Uma mulher de 45 anos foi presa em Lisboa, Portugal, sob suspeita de tráfico de pessoas após desembarcar com uma menina de 12 anos prometida em casamento, vindo de Dakar, Senegal. A detenção ocorreu após fiscais de imigração identificarem inconsistências nos documentos da criança.
Durante a entrevista, a menina revelou que foi entregue pelos pais para ser levada à França como parte de um acordo de casamento, visando quitar uma dívida familiar.

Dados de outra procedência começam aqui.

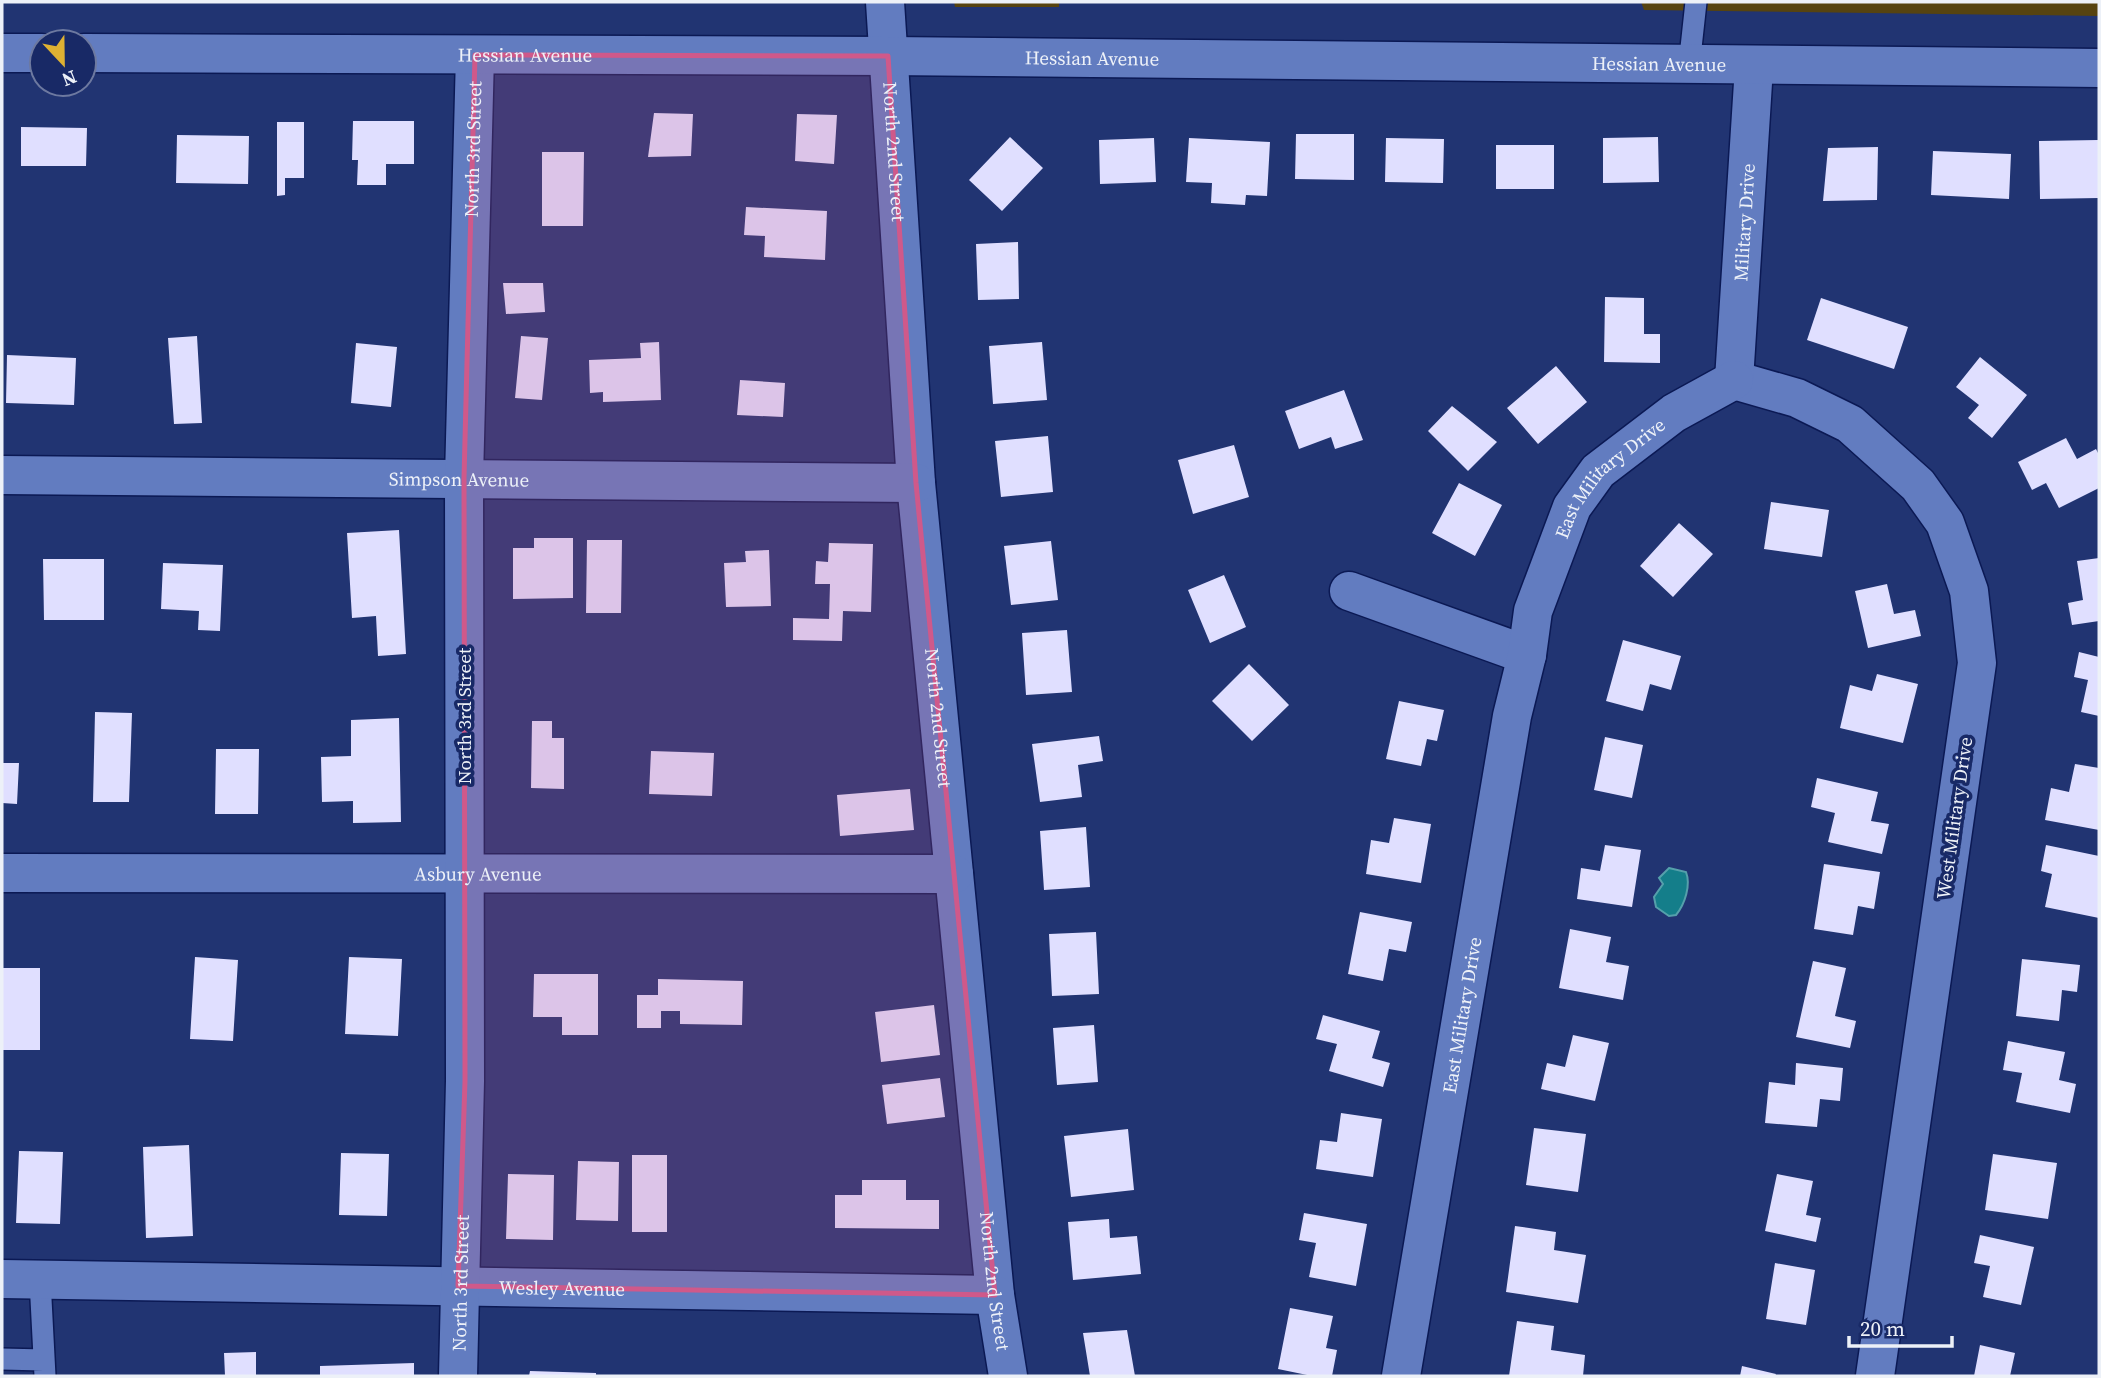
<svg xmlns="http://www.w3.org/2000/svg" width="2101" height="1378" viewBox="0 0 2101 1378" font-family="'Source Serif 4',serif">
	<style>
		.green { fill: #564310 }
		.water { fill: #147e8a; stroke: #55a0ab; stroke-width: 2 }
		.building { fill: #e0dfff }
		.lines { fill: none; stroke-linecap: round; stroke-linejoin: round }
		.service-casing { stroke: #0b1954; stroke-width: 24 }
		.minor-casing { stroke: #0b1954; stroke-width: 41 }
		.tertiary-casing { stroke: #0b1954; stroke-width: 41 }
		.service { stroke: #627cc0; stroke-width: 21 }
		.minor { stroke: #627cc0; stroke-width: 38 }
		.tertiary { stroke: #627cc0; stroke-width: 38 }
		.marked { fill: #cf598a; fill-opacity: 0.2; stroke: #cf598a; stroke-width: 5; stroke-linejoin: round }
		.labels { text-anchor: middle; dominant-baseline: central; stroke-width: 7; stroke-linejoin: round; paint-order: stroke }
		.street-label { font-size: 19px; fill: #edf1f8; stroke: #182966 }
	</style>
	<rect width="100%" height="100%" fill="#213472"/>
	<!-- green -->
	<path class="green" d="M954 2H1059V7H955Z
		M1641 2H2099V16L1644 10Z"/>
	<!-- water -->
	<path class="water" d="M1669 868 1686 872C1691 885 1685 904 1676 915L1669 916 1656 907 1654 897 1663 884 1659 878Z"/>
	<!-- building -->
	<path class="building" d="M654 113 693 114 691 156 648 157Z
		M797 114 837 115 834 164 795 161Z
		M353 121H414V164H386V185H357L358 160H352Z
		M277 122H304V178H285V195L277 196Z
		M21 127 87 128 86 166H21Z
		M1296 134H1354V180L1295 179Z
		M177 135 249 136 248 184 176 183Z
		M1010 137 1043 168 1002 211 969 180Z
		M1658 137 1659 182 1603 183V138Z
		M1154 138 1156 182 1100 184 1099 140Z
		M1189 138 1270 142 1267 196 1246 195 1245 205 1211 203 1212 183 1186 182Z
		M1386 138 1444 139 1443 183 1385 182Z
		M2098 140 2099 198 2040 199 2039 141Z
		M1496 145H1554V189H1496Z
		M1878 147 1877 200 1823 201 1828 148Z
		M1933 151 2011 154 2009 199 1931 195Z
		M542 152H584L583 226H542Z
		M746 207 827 211 825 260 764 257 765 236 744 235Z
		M1018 242 1019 299 978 300 976 244Z
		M503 283H543L545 312 506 314Z
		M1605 297 1644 298V334H1660V363L1604 362Z
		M1821 298 1908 327 1894 369 1807 340Z
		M197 336 202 423 174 424 168 338Z
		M521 336 548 338 542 400 515 398Z
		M659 342 661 400 603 402V392L590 393 589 360 641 358 640 343Z
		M1042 342 1047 400 993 404 989 346Z
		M356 343 397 347 391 407 351 403Z
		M7 355 76 358 74 405 6 403Z
		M1980 357 2027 395 1992 438 1968 418 1979 405 1956 387Z
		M1556 366 1587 402 1538 444 1507 408Z
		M740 380 785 383 783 417 737 415Z
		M1344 390 1363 440 1335 449 1331 437 1299 449 1285 411Z
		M1452 406 1497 442 1468 471 1428 431Z
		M1048 436 1053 492 1001 497 995 441Z
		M2066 438 2077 459 2096 449 2099 455V488L2059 508 2046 483 2032 490 2018 462Z
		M1234 445 1249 497 1193 514 1178 460Z
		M1459 483 1502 505 1475 556 1432 533Z
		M1771 502 1829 510 1822 557 1764 549Z
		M1679 523 1713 554 1673 597 1640 566Z
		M399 530 406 654 378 656 376 616 352 618 347 533Z
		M534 538H573V598L513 599V548H534Z
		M587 540H622L621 613H586Z
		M1051 541 1058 600 1011 605 1004 546Z
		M829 543 873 544 871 612 843 611 842 641 793 640V618L829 619 830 584H815L816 561 828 562Z
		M769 550 771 606 726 607 724 563 746 562 745 551Z
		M2099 558V621L2072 625 2068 603 2083 600 2077 561Z
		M43 559H104V620H44Z
		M163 563 223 565 220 631 198 630 199 611 161 609Z
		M1224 575 1246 627 1210 643 1188 590Z
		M1887 584 1894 614 1915 610 1921 636 1868 648 1855 591Z
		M1067 630 1072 692 1026 695 1022 633Z
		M1623 640 1681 656 1671 690 1650 684 1643 711 1606 701Z
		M2079 652 2099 657V716L2081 712 2088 680 2074 677Z
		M1249 664 1289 705 1252 741 1212 701Z
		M1877 674 1918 684 1903 743 1840 728 1850 685 1872 691Z
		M1399 701 1444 710 1437 741 1427 739 1421 766 1386 759Z
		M95 712 132 713 129 802H93Z
		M399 718 401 822 353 823V801L322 802 321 757 351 756V720Z
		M532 721H552V738H564V789L531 788Z
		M1099 736 1103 761 1078 765 1082 797 1040 802 1032 744Z
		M1605 737 1643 745 1632 798 1594 790Z
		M216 749H259L258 814H215Z
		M651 751 714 753 712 796 649 794Z
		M2 763H19L17 804 2 803Z
		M2075 764 2099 768V830L2045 820 2051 788 2069 792Z
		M1817 778 1878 792 1871 821 1889 824 1882 854 1828 842 1835 813 1811 807Z
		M910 789 914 830 840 836 837 795Z
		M1394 818 1431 824 1421 883 1366 874 1371 840 1389 843Z
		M1086 827 1090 887 1044 890 1040 831Z
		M1605 845 1641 850 1632 907 1577 899 1581 868 1600 871Z
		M2046 845 2099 856V918L2045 907 2052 874 2041 871Z
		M1824 864 1880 872 1874 909 1858 906 1853 935 1814 929Z
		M1360 912 1412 922 1406 952 1389 949 1383 981 1348 974Z
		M1570 929 1611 937 1606 962 1629 966 1623 1000 1559 988Z
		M1096 932 1099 994 1052 996 1049 934Z
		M195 957 238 960 233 1041 190 1039Z
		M349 957 402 959 398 1036 345 1034Z
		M2022 959 2080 965 2077 992 2062 990 2059 1021 2016 1016Z
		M1813 961 1846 968 1835 1016 1856 1021 1850 1048 1796 1037Z
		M2 968H40V1050H2Z
		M534 974H598V1035H562V1017H533Z
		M658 979 743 981 742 1025 680 1024V1011H661V1028H637V995H658Z
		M934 1005 940 1055 881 1062 875 1012Z
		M1323 1015 1380 1031 1372 1058 1390 1063 1383 1087 1329 1071 1337 1044 1316 1039Z
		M1094 1025 1098 1082 1057 1085 1053 1028Z
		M1573 1035 1609 1043 1595 1101 1541 1089 1547 1063 1565 1067Z
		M2008 1041 2065 1052 2059 1080 2076 1084 2070 1113 2016 1102 2022 1073 2003 1070Z
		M1796 1063 1843 1068 1840 1101 1820 1099 1817 1127 1765 1123 1769 1082 1795 1085Z
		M940 1078 945 1117 887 1124 882 1085Z
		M1341 1113 1382 1119 1373 1177 1316 1169 1320 1140 1337 1142Z
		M1534 1128 1586 1134 1578 1192 1526 1185Z
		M1128 1129 1134 1190 1071 1197 1064 1136Z
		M189 1145 193 1236 146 1238 143 1147Z
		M19 1151 63 1152 60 1224 16 1223Z
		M341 1153 389 1154 387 1216 339 1215Z
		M1993 1154 2057 1163 2048 1219 1985 1210Z
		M632 1155H667V1232H632Z
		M578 1161 619 1162 618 1221 576 1220Z
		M508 1174 554 1175 553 1240 506 1239Z
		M1777 1174 1813 1181 1806 1215 1821 1218 1816 1242 1765 1231Z
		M862 1180H906V1200H939V1229L835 1228V1195H862Z
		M1304 1213 1367 1224 1356 1286 1309 1277 1316 1243 1299 1240Z
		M1109 1219 1110 1238 1137 1236 1141 1274 1073 1280 1068 1222Z
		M1515 1226 1556 1232 1554 1250 1586 1255 1578 1303 1506 1292Z
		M1980 1235 2034 1247 2021 1305 1983 1297 1990 1266 1974 1263Z
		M1775 1263 1815 1270 1806 1325 1766 1319Z
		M1290 1308 1333 1316 1326 1348 1337 1350 1332 1376H1312L1278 1369Z
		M1517 1321 1554 1326 1551 1350 1585 1355 1583 1376H1509Z
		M1127 1330 1135 1376H1090L1083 1333Z
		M1980 1345 2015 1353 2010 1376H1974Z
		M256 1352V1376H225L224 1353Z
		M414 1363V1376H320V1366Z
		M1742 1366 1776 1374 1775 1376H1740Z
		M530 1371 596 1373V1376H529Z"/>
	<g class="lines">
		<!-- service casing -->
		<g class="service-casing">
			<path id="service" d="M1689 66 1696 2
				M40 1280 45 1376
				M2 1359 44 1360"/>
		</g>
		<!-- minor casing -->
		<g class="minor-casing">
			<g id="minor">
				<path id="s1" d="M885 2 916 483 995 1295 1008 1376"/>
				<path d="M1734 380 1797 398 1850 424 1918 485 1945 523 1969 591 1977 663 1875 1376"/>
				<path id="s2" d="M1734 380 1754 67"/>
				<path id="s3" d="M2 475 916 483"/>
				<path d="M1349 591 1527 655"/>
				<path id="s4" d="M2 873 954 874"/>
				<path id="s5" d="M2 1279 995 1295"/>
				<path id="s6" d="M458 1376 465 1081 464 478 475 55"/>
				<path id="s7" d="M1401 1376 1512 716 1527 655 1533 611 1572 507 1598 471 1674 413 1734 380"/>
			</g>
		</g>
		<!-- tertiary casing -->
		<g class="tertiary-casing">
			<g id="tertiary">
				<path d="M2 53H42"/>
				<path id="s8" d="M84 53 888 56 2099 68"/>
			</g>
		</g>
		<!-- service -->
		<use href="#service" class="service"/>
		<!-- minor -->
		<use href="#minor" class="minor"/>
		<!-- tertiary -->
		<use href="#tertiary" class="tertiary"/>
	</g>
	<!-- marked area -->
	<path class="marked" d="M475 55 888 56 916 483 995 1295 458 1286 465 1081 464 478Z"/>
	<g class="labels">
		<!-- street labels -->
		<g class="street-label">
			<text stroke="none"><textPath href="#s8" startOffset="441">Hessian Avenue</textPath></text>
			<text stroke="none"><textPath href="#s8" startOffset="1008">Hessian Avenue</textPath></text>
			<text stroke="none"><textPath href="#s8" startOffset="1575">Hessian Avenue</textPath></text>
			<text stroke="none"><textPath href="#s6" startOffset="1227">North 3rd Street</textPath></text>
			<text stroke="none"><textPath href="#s1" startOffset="150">North 2nd Street</textPath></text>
			<text stroke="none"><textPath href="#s2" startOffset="158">Military Drive</textPath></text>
			<text stroke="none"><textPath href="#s3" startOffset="457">Simpson Avenue</textPath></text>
			<text stroke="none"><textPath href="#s7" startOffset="934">East Military Drive</textPath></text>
			<text transform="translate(464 716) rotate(-90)">North 3rd Street</text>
			<text stroke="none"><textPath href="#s1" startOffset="718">North 2nd Street</textPath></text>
			<text transform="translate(1954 818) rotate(-82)">West Military Drive</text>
			<text stroke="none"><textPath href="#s4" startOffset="476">Asbury Avenue</textPath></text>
			<text stroke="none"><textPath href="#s7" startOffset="366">East Military Drive</textPath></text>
			<text stroke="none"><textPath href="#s1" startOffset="1284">North 2nd Street</textPath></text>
			<text stroke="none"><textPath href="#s6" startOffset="93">North 3rd Street</textPath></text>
			<text stroke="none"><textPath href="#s5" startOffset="560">Wesley Avenue</textPath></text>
		</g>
	</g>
	<!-- border -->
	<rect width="2101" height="1378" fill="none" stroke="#edf1f8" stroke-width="7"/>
	<!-- north arrow -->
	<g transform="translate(63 63) rotate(158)"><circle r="33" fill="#182966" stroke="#6d79a0" stroke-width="2"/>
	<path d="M0-5L12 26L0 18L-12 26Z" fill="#deb133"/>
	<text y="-10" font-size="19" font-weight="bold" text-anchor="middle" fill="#edf1f8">N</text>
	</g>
	<!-- scale -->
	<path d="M1849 1336v10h103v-10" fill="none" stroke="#edf1f8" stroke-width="3.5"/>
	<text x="1860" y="1336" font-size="21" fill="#edf1f8" stroke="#182966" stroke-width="5" paint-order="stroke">20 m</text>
</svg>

Ela expressou medo de retornar ao seu país ou ser devolvida aos pais, temendo ser usada novamente como forma de pagamento.

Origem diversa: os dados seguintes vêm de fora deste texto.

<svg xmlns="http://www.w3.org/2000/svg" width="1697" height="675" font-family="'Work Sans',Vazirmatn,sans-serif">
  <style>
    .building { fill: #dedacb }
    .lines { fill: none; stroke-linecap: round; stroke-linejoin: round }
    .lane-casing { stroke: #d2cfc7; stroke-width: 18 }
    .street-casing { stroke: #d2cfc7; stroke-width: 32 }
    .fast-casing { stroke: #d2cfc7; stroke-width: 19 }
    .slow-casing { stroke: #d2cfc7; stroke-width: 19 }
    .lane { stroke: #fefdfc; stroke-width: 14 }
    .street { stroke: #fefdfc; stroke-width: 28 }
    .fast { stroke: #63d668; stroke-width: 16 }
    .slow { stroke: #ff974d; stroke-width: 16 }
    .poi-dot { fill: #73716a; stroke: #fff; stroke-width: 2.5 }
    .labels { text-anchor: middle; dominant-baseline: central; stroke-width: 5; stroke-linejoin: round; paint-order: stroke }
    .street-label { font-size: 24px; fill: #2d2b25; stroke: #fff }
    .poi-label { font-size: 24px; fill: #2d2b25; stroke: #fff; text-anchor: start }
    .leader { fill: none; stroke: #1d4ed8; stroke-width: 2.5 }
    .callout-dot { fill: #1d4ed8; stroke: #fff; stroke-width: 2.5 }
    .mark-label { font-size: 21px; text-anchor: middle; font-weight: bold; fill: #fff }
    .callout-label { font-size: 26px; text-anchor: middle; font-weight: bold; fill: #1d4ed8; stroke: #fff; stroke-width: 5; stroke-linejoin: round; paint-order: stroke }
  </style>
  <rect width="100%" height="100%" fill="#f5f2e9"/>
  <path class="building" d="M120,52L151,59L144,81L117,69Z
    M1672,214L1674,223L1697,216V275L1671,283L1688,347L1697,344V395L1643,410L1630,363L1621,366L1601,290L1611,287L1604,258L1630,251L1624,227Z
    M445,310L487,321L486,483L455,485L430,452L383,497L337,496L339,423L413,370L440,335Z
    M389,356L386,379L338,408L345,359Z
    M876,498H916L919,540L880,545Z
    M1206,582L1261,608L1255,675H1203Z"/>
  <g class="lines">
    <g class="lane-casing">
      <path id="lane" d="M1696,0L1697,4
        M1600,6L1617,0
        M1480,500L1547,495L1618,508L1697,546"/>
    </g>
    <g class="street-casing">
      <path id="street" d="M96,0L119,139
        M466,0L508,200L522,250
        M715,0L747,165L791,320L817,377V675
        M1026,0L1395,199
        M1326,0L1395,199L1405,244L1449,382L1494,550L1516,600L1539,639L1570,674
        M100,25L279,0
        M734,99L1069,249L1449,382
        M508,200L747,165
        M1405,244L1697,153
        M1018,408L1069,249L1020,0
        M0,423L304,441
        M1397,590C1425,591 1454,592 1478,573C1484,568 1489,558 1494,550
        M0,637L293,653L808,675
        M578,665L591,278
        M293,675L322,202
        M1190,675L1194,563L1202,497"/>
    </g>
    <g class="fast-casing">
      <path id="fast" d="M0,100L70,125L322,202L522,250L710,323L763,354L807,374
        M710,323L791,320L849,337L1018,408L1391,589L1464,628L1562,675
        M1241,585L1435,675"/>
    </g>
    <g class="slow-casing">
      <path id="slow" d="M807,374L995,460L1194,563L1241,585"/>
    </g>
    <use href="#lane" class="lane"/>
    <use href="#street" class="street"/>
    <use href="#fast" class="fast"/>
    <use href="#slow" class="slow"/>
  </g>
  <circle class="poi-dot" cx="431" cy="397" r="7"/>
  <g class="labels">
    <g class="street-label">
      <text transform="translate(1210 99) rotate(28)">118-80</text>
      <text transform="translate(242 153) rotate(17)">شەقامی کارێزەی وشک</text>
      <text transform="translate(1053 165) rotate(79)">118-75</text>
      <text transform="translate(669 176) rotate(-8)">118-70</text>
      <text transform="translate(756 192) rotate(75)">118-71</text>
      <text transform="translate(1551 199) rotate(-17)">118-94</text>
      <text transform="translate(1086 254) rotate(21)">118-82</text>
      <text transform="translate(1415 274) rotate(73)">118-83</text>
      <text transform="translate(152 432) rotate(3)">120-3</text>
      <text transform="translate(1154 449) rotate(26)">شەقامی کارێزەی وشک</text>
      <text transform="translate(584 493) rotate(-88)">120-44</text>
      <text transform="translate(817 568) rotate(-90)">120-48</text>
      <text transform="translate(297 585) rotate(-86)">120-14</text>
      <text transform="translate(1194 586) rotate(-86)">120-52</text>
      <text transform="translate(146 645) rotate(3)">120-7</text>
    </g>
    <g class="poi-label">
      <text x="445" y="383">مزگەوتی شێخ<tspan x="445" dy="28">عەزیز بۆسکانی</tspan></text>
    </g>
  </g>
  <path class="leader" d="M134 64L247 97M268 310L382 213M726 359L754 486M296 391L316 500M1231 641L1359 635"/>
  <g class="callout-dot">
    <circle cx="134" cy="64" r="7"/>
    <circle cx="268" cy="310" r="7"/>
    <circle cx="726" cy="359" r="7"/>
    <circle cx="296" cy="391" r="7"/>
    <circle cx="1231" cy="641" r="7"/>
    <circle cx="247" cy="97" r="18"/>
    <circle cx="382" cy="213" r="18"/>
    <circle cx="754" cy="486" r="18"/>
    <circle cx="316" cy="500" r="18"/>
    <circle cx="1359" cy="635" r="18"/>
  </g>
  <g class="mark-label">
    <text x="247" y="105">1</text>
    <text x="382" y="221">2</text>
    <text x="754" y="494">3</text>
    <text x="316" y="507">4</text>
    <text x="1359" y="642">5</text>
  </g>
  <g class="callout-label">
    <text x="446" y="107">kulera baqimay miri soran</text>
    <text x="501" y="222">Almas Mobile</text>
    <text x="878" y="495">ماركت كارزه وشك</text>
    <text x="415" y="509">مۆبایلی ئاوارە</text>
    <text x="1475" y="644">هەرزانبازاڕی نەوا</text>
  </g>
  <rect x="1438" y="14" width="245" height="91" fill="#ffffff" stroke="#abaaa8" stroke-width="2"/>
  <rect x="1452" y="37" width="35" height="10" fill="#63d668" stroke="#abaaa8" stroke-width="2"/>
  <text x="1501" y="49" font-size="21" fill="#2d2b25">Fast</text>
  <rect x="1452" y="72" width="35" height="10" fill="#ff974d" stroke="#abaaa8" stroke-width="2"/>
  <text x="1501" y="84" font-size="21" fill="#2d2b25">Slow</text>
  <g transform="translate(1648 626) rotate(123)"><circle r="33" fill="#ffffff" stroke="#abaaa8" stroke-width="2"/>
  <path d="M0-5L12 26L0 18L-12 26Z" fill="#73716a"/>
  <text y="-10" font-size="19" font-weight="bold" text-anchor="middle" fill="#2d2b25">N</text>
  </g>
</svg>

A Justiça portuguesa determinou a prisão preventiva da suspeita, que admitiu ter recebido dinheiro para transportar a menor. As investigações estão em andamento para identificar uma possível rede criminosa e esclarecer como a viagem foi organizada.
Uma mulher de 45 anos foi presa por suspeita de tráfico de pessoas após desembarcar com uma menina de 12 anos prometida em casamento em um aeroporto de Lisboa, em Portugal.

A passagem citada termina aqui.